Y sin embargo, no se movió.
Sentía un nudo en la garganta. Aquello no era solo una confirmación: era una sentencia. Porque si hacía algo con esa información, los únicos que pagarían serían los de siempre. Gente como él.
El CEO tenía poder. Kike tenía contactos en la FIP. Alexander era intocable. ¿Qué podía hacer él contra esa maquinaria?
Y lo peor: Alison quedaba expuesta. Bastaba con revisar las cámaras para descubrir que había entrado en esa oficina esa misma mañana. Si alguien rastreaba el origen de la filtración, ella sería la primera en caer. Y todo por haber confiado en él.
La rabia lo devoraba, pero se sentía atado de pies y manos. Denunciar significaba condenarse. Significaba condenarla.

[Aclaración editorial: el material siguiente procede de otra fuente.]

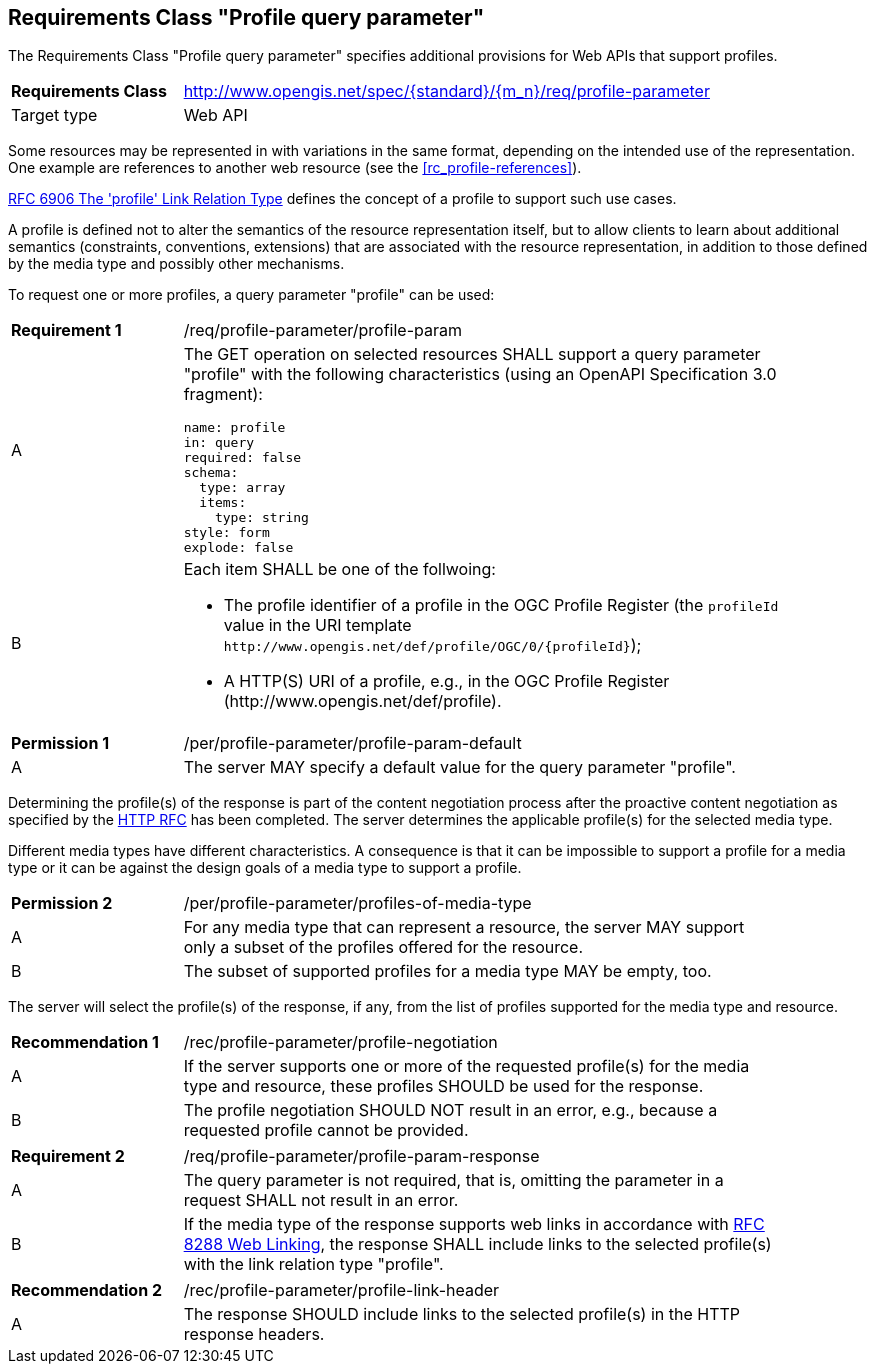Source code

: :req-class: profile-parameter
[#rc_{req-class}]
== Requirements Class "Profile query parameter"

The Requirements Class "Profile query parameter" specifies additional provisions for Web APIs that support profiles.

[cols="2,7",width="90%"]
|===
^|*Requirements Class* |http://www.opengis.net/spec/{standard}/{m_n}/req/{req-class} 
|Target type |Web API
|===

Some resources may be represented in with variations in the same format, depending on the intended use of the representation. One example are references to another web resource (see the <<rc_profile-references>>).

<<rfc6906,RFC 6906 The 'profile' Link Relation Type>> defines the concept of a profile to support such use cases.

A profile is defined not to alter the semantics of the resource representation itself, but to allow clients to learn about additional semantics (constraints, conventions, extensions) that are associated with the resource representation, in addition to those defined by the media type and possibly other mechanisms.

To request one or more profiles, a query parameter "profile" can be used:

:req: profile-param
[#{req-class}_{req}]
[width="90%",cols="2,7a"]
|===
^|*Requirement {counter:req-num}* |/req/{req-class}/{req}
^|A |The GET operation on selected resources SHALL support a query parameter "profile" with the following characteristics (using an OpenAPI Specification 3.0 fragment):

[source,YAML]
----
name: profile
in: query
required: false
schema:
  type: array
  items:
    type: string
style: form
explode: false
----
^|B |Each item SHALL be one of the follwoing:

* The profile identifier of a profile in the OGC Profile Register (the `profileId` value in the URI template `\http://www.opengis.net/def/profile/OGC/0/{profileId}`);
* A HTTP(S) URI of a profile, e.g., in the OGC Profile Register (\http://www.opengis.net/def/profile).
|===

:per: profile-param-default
[#{req-class}_{per}]
[width="90%",cols="2,7a"]
|===
^|*Permission {counter:per-num}* |/per/{req-class}/{per}
^|A |The server MAY specify a default value for the query parameter "profile".
|===

Determining the profile(s) of the response is part of the content negotiation process after the proactive content negotiation as specified by the https://www.rfc-editor.org/rfc/rfc9110.html#name-content-negotiation[HTTP RFC] has been completed. The server determines the applicable profile(s) for the selected media type.

Different media types have different characteristics. A consequence is that it can be impossible to support a profile for a media type or it can be against the design goals of a media type to support a profile.

:per: profiles-of-media-type
[#{req-class}_{per}]
[width="90%",cols="2,7a"]
|===
^|*Permission {counter:per-num}* |/per/{req-class}/{per}
^|A |For any media type that can represent a resource, the server MAY support only a subset of the profiles offered for the resource.
^|B |The subset of supported profiles for a media type MAY be empty, too.
|===

The server will select the profile(s) of the response, if any, from the list of profiles supported for the media type and resource.

:rec: profile-negotiation
[#{req-class}_{rec}]
[width="90%",cols="2,7a"]
|===
^|*Recommendation {counter:rec-num}* |/rec/{req-class}/{rec}
^|A |If the server supports one or more of the requested profile(s) for the media type and resource, these profiles SHOULD be used for the response. 
^|B |The profile negotiation SHOULD NOT result in an error, e.g., because a requested profile cannot be provided.
|===

:req: profile-param-response
[#{req-class}_{req}]
[width="90%",cols="2,7a"]
|===
^|*Requirement {counter:req-num}* |/req/{req-class}/{req}
^|A |The query parameter is not required, that is, omitting the parameter in a request SHALL not result in an error. 
^|B |If the media type of the response supports web links in accordance with <<rfc8288,RFC 8288 Web Linking>>, the response SHALL include links to the selected profile(s) with the link relation type "profile".
|===

:rec: profile-link-header
[#{req-class}_{rec}]
[width="90%",cols="2,7a"]
|===
^|*Recommendation {counter:rec-num}* |/rec/{req-class}/{rec}
^|A |The response SHOULD include links to the selected profile(s) in the HTTP response headers.
|===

Apoyó el celular sobre la mesa y se tapó la cara con ambas manos. Respiró hondo, como quien intenta ahogar un grito. Se levantó y se acercó a la ventana. Afuera, el mundo seguía su curso, indiferente.
Pero dentro de él, algo se había quebrado.
Ya no era solo un hombre despedido, estafado. Ahora cargaba con una verdad peligrosa, demasiado grande para sostenerla, demasiado oscura para ignorarla.
Y en ese instante, comprendió que no existía salida limpia. Solo opciones sucias.
El mundo seguía girando. Pero el suyo había dejado de ser el mismo.